The SpectrumDatasetOnOff in addition implements serialisation to the standard OGIP format described on the gamma-astro-data-formats PHA page.

The Datasets object could be serialized equivalently as a list of datasets:

- dataset:
    type: spectrum-dataset
    maps:
        counts: "obs-123/counts.fits"
        exposure: "obs-123/exposure.fits"
        edisp: "obs-123/edisp.fits"
    model: "model.yaml"
    background-model: "obs-123/background.fits"
    likelihood: "wstat"

- dataset:
    type: spectrum-dataset
    maps:
        counts: "obs-124/counts.fits"
        exposure: "obs-124/exposure.fits"
        edisp: "obs-124/edisp.fits"
    model: "model.yaml"
    background-model: "obs-124/background.fits"
    likelihood: "wstat"

- dataset:
    type: flux-point-dataset
    flux-points : "fermipy-flux-points.fits"
    model: "spectral-model.yaml"
    likelihood: "template"

Task List

This is a proposal for a list of pull requests implementing the proposed changes, ordered by priority:

1. Refactor the current FluxPointFit into a FluxPointsDataset class and make it work with the current Fit class.
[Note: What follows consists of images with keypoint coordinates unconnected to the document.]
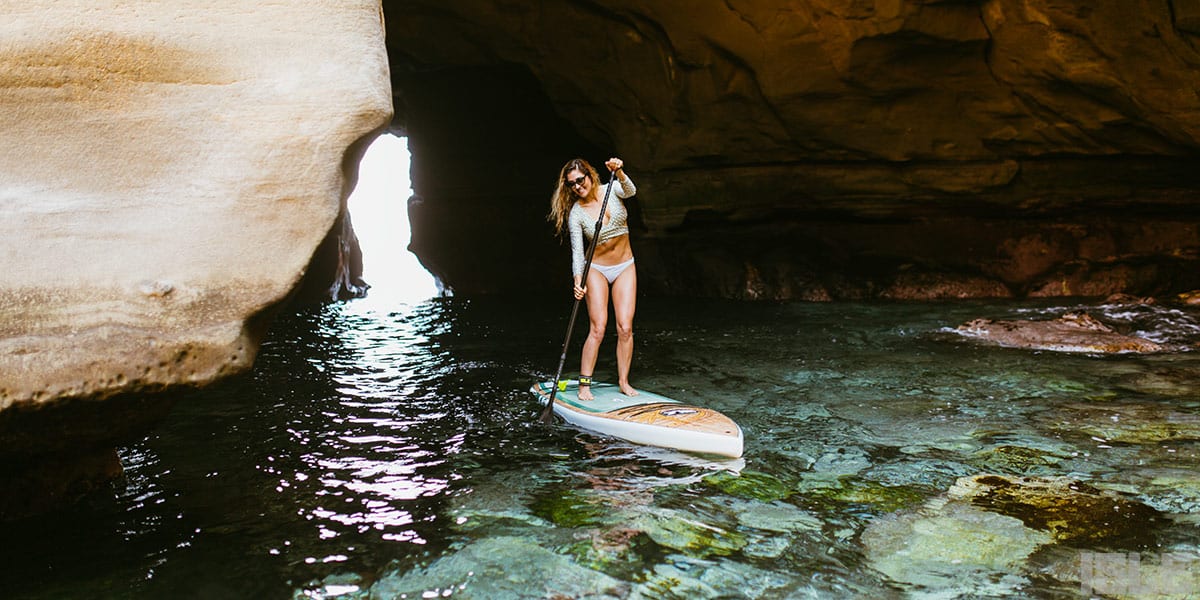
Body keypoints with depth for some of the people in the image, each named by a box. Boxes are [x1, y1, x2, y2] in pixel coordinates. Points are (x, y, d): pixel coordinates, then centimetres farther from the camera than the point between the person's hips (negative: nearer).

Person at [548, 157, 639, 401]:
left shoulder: (612, 190, -6)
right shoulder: (575, 213, -11)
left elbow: (630, 191, -28)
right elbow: (577, 252, -14)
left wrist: (618, 173, -48)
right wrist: (578, 281, -29)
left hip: (625, 268, 2)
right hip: (596, 269, -2)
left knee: (625, 327, -4)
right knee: (597, 328, -10)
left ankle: (623, 382, 7)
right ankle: (584, 384, -3)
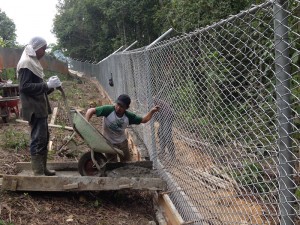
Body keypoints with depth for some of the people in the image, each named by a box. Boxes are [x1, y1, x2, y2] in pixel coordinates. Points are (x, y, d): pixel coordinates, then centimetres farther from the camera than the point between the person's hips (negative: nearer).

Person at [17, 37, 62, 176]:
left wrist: (50, 86, 6)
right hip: (34, 109, -10)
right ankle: (38, 173, -6)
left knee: (43, 138, 14)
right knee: (38, 140, -9)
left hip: (40, 108, 10)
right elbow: (24, 87, -22)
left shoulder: (33, 62, 18)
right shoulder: (26, 63, -12)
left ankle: (43, 169, 23)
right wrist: (47, 85, -21)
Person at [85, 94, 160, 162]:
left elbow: (144, 120, -4)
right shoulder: (108, 110, -26)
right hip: (109, 143, -3)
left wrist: (152, 111, -19)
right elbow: (91, 110, -25)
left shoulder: (128, 116, -15)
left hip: (122, 142, 4)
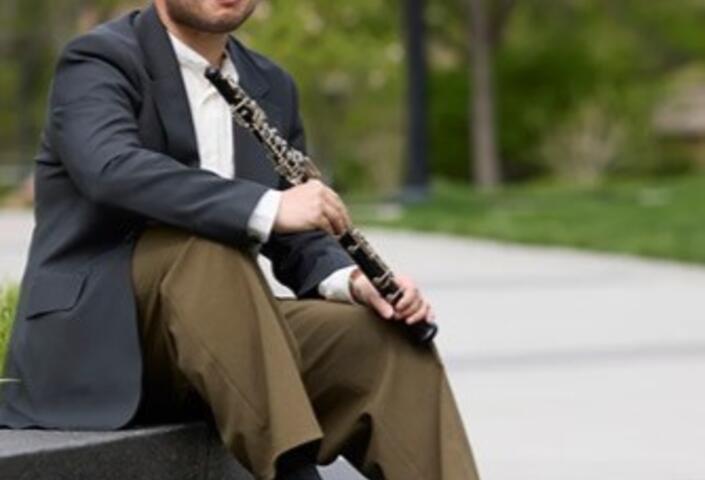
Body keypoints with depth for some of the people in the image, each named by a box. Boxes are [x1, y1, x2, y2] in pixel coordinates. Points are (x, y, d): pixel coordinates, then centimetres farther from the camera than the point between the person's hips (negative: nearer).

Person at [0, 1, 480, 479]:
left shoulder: (270, 87, 13)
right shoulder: (98, 62, -8)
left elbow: (297, 240, 12)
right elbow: (111, 170, -29)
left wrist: (353, 280, -12)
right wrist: (267, 207, -39)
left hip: (217, 346, 6)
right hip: (89, 346, -6)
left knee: (389, 339, -15)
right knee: (207, 242, -34)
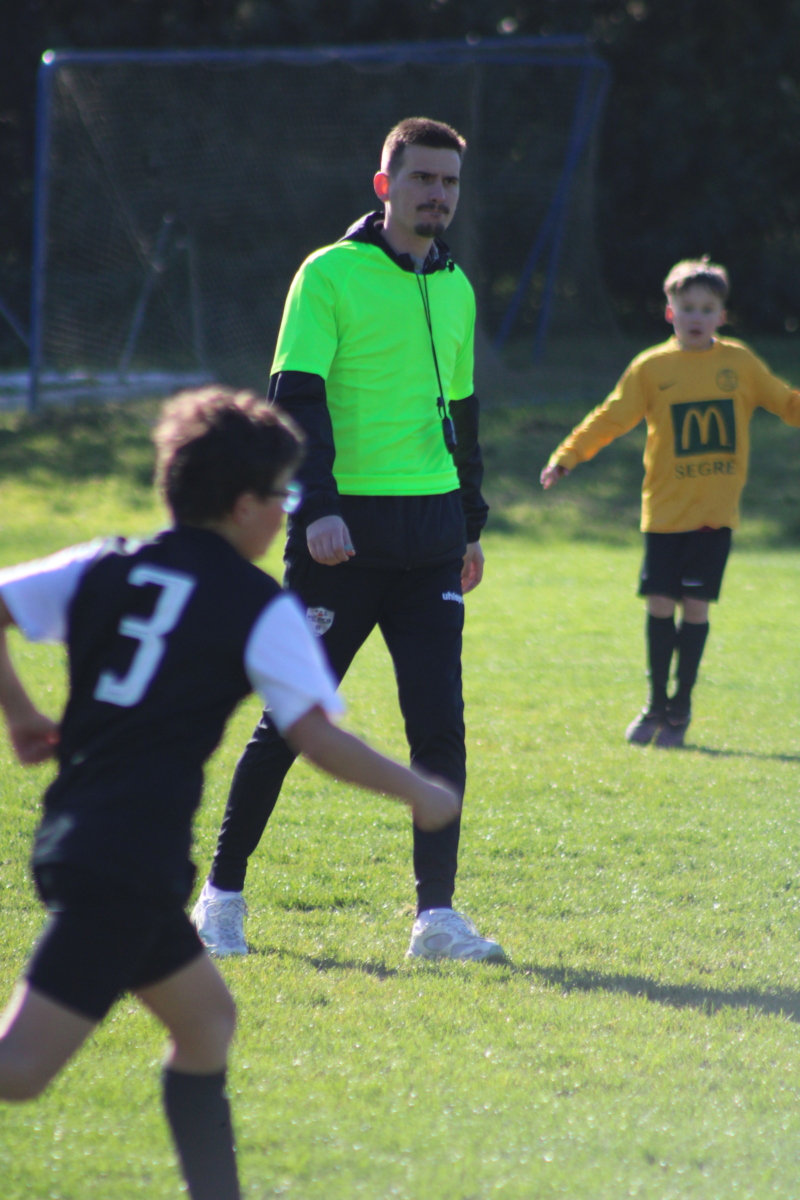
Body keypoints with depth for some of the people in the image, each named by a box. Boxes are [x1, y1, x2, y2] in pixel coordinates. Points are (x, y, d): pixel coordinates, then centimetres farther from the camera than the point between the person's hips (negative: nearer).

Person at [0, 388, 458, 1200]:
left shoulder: (104, 569, 13)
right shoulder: (260, 608, -3)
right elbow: (317, 738, -8)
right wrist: (418, 793, 6)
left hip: (68, 839, 8)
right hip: (132, 863, -8)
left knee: (205, 1018, 21)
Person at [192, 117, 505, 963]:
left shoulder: (455, 289, 15)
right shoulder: (330, 275, -4)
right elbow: (297, 399, -10)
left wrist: (470, 523, 23)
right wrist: (318, 506, -21)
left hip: (430, 533, 5)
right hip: (343, 532, -5)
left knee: (440, 723, -3)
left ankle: (436, 915, -1)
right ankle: (222, 894, 13)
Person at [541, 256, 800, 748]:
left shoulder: (739, 362, 5)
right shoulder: (652, 367, 2)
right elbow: (611, 419, 0)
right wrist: (566, 458, -9)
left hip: (716, 511, 0)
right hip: (666, 509, 0)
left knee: (695, 605, -2)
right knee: (660, 603, -1)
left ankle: (681, 708, 11)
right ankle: (656, 704, 15)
Ensure that the Fit class supports the old inheritance scheme as well as the new dataset on init. Update tests and tutorials (#2023).
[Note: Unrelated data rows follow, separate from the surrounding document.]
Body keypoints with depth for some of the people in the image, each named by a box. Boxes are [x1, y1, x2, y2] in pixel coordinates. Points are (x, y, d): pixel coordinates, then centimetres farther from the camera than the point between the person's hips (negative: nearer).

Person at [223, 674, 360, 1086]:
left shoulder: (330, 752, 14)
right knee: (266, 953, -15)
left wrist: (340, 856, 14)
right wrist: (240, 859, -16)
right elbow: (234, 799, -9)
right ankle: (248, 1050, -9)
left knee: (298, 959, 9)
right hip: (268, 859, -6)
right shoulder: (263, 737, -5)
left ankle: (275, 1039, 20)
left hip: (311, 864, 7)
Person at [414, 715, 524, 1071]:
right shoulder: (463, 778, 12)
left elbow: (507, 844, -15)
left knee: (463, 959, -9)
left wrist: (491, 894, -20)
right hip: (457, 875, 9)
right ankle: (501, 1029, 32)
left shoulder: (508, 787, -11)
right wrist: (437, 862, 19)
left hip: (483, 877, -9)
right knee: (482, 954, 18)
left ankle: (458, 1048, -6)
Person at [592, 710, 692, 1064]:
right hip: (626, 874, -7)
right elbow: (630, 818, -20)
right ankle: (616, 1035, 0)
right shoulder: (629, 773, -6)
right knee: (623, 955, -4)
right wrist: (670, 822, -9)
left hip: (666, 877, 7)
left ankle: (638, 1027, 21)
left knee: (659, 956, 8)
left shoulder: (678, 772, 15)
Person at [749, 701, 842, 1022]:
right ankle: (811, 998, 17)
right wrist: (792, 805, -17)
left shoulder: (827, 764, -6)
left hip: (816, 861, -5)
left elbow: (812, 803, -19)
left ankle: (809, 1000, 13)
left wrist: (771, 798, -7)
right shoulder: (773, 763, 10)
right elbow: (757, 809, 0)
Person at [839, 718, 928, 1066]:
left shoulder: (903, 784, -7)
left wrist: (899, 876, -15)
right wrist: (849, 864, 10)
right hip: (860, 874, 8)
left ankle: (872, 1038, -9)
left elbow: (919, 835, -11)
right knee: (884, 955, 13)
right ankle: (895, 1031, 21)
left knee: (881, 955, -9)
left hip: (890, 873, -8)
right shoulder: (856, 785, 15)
2. Refactor the current MapFit into the MapDataset class. Only support a fixed energy dispersion and psf first. Use the current MapEvaluator for model evaluation, but split out the background evaluation. Update test and tutorials (#2026)

3. Implement the Datasets class in gammapy.utils.fitting.datasets, add tests using multiple MapDataset. Change the Fit interface to take a Datasets object or list of MapDataset on input (#2030).
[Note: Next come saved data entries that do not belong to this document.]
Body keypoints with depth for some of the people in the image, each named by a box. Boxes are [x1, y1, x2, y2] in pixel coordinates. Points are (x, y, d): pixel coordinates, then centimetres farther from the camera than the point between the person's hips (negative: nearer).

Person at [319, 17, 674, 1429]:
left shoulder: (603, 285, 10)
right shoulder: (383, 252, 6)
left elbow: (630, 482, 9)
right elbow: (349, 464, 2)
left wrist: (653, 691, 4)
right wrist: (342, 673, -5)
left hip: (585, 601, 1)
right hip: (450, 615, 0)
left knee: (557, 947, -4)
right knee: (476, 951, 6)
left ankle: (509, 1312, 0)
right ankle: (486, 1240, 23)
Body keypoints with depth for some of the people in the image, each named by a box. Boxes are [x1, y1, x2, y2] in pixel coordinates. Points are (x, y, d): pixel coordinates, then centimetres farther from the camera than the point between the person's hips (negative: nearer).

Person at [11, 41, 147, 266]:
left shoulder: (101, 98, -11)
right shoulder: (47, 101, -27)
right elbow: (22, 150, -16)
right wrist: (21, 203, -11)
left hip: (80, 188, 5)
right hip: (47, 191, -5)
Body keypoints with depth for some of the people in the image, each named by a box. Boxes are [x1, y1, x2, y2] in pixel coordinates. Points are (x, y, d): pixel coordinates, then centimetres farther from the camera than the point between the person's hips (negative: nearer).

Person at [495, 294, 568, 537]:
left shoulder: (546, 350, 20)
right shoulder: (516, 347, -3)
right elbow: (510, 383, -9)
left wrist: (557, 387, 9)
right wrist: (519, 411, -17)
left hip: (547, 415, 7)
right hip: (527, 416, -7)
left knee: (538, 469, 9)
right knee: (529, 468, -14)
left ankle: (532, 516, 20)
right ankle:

4. Enable joint-likelihood analyses by filtering the Datasets.parameters for unique parameters only. Add a tutorial for joint-likelihood fitting of multiple observations (#2045).

5. Implement MapDataset.setup() method, using a list of MapEvaluator objects. Add an .evaluation_radius() attribute to all the spatial models. Only support a fixed PSF and edisp per model component (#2071).

6. Add support for psf maps to MapDataset.setup(). Extend the .setup() method to look up the correct PSF for the given model component. A PSFMap has to be passed on MapDataset.__init__() (v0.14).

7. Add support for energy dispersion maps to MapDataset. Extend the .setup() method to look up the correct EDisp for a given model component. An EdispMap has to be passed on MapDataset.__init__() (v0.14).

8. Add tutorial for joint-likelihood fitting of IACT and Fermi-LAT data, based on the joint-crab dataset (v0.14).

  1. Add a name attribute to datasets and a Datasets.__getitem__ method (v0.14).

  2. Implement dataset serialization to yaml (v0.14).

  3. Implement datasets serialization to a single FITS file (#2264).

12. Add the direct likelihood evaluation to the FluxPointsDataset, by interpolating flux point likelihood profiles (v0.14).

  1. Implement MapDataset.fake(), SpectrumDataset.fake() and SpectrumDatasetOnOff.fake() methods (v0.14).

14. Implement convenience helper methods .residuals(), .peek() and .__str__ for all datasets (v0.14).

Outlook

Parallel evaluation of datasets

For efficient joint-likelihood fits of multiple observations, parallel processing should be used. The obvious entry point is to evaluate one dataset per process and join the likelihoods at the end. The current handling of model references (the same model instance is passed to different datasets to achieve a generic parameter linking by updating the model parameters in place), sets a limitation on the parallel evaluation, because Python objects can’t easily be shared between multiple processes. We are aware of this issue, but propose to solve it later, because it does not affect the proposed API for datasets.

Lazy loading of Datasets

For the use-case of inspecting or stacking individual datasets (e.g. MapDataset per observation) it could be advantegeous to implement a lazy-loading or generator interface for Datasets.read(). Such that the individual datasets are only read from disk on requests and are not loaded in memory when calling .read(). We leave this question un-addressed in this PR but mention it for completeness.

Decision

The authors decided to withdraw the PIG. Most of the proposed changes are implemented.